Just one more match please Roger.  Photo by AELTC/Joe Toth - Pool/Getty Images
Just one more match please Roger. Photo by AELTC/Joe Toth – Pool/Getty ImagesSource: Getty Images

Federer’s fitness coach Pierre Paganini revealed that the legendary star is still in the running to be ready to play in his final tournament.

“He’ll probably decide at the last moment if he plays,” Paganini told Blick.

“He’s trained to have as much information as possible about whether it’s a good idea or not. I am happy.”

Federer’s coach Severin Lüthi admitted that Federer was hoping to play a singles or doubles match at the event.

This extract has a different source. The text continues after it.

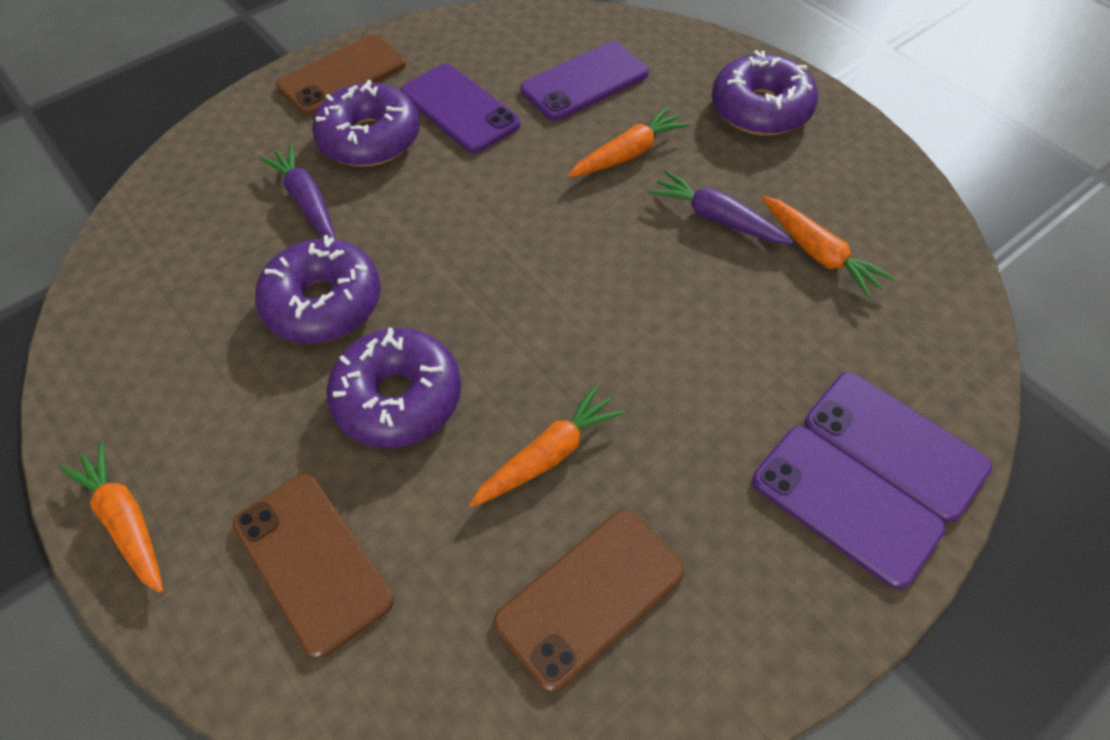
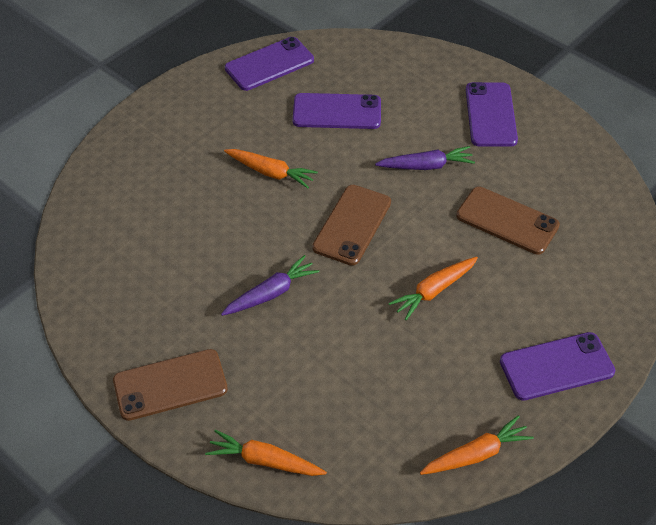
purple donut: 4 -> 0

“It’s not definitive yet, but he trained hard last week and is training again this week,” Lüthi said to Blick.

“His aim is to play something – whether singles or doubles, we’ll have to see that, but his aim is still to play at the Laver Cup – definitely. We have three hours in the morning. Trained and two hours of training in the afternoon, I want to do my job well.”

Paganini said the retirement was not surprising, revealing that Federer had been considering retiring since July.

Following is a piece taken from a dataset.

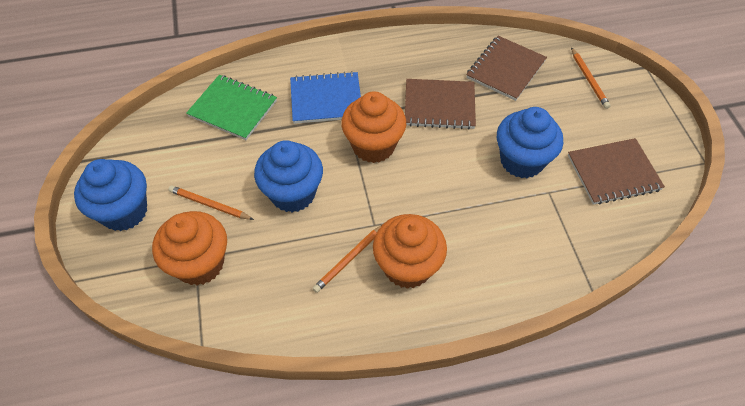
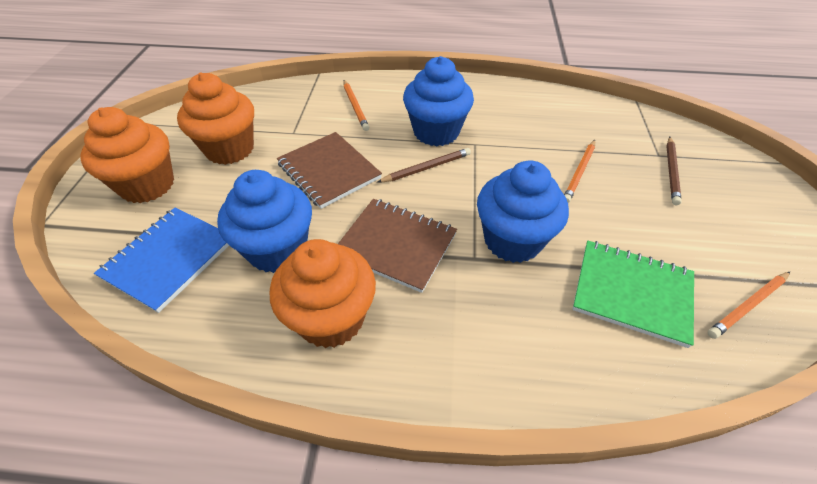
brown notebook: 3 -> 2
brown pencil: 0 -> 2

“It’s about a person and the very personal decision not to play professional tennis anymore,” Paganini said of whether he advised Federer to consider retiring.

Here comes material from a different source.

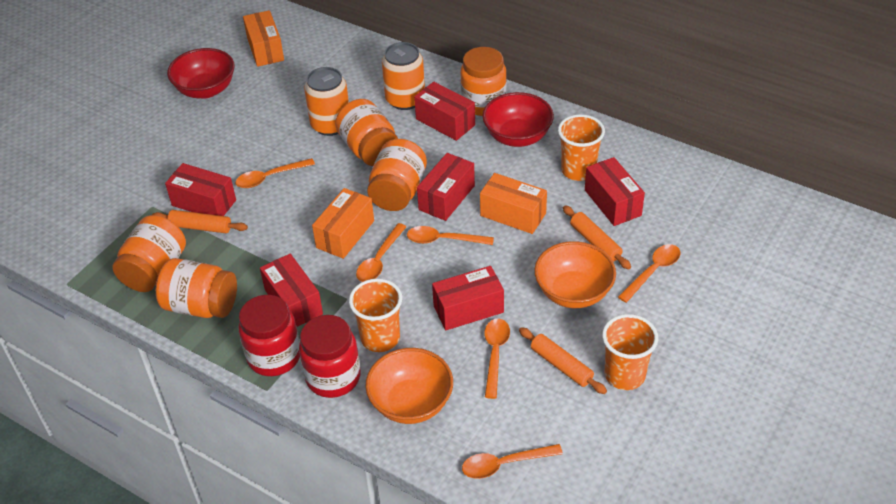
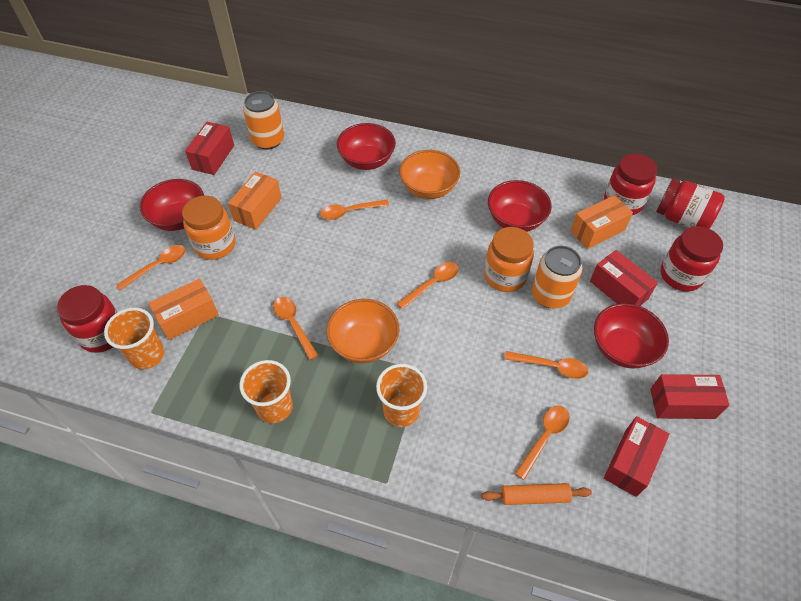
orange jar: 5 -> 2
orange rolling pin: 3 -> 1
red bowl: 2 -> 4
red box: 6 -> 4
red jar: 2 -> 4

: We trainers are companions, lived with him, had everyday conversations, gave feedback. But of course at some point you sensed in which direction it was going.

“It was an emotional moment. It is discussed soberly. But at the same time you can feel with every fiber that this is an incredibly emotional topic. That’s a decision a player doesn’t make ten times in their life, but exactly once.

“That’s where the emotions come into play and you can feel that there is a person behind the tennis player. Roger has deep feelings and he can show them. That is beautiful.”

If that’s goodbye Roger, you’ve already given us more than enough. Photo by Fabrice COFFRINI / AFPSource: AFP

The tennis world was quick to pay tribute to Federer when he announced his exit from the sport, including his biggest rivals in Nadal and Djokovic.

“I wish this day had never come,” Nadal tweeted.

“It’s a sad day for me personally and for sport around the world. It has been a pleasure but also an honor and a privilege to share all these years with you and experience so many amazing moments on and off the pitch.

Djokovic added: “Her career has set the tone for what it means to achieve excellence and lead with integrity and composure.

“It’s an honor to know you on and off the pitch and for many more years to come.”

Federer won the last of his Slam titles at the Australian Open in 2018 and last played in a grand final at Wimbledon three years ago, where he lost to Djokovic despite having two championship points.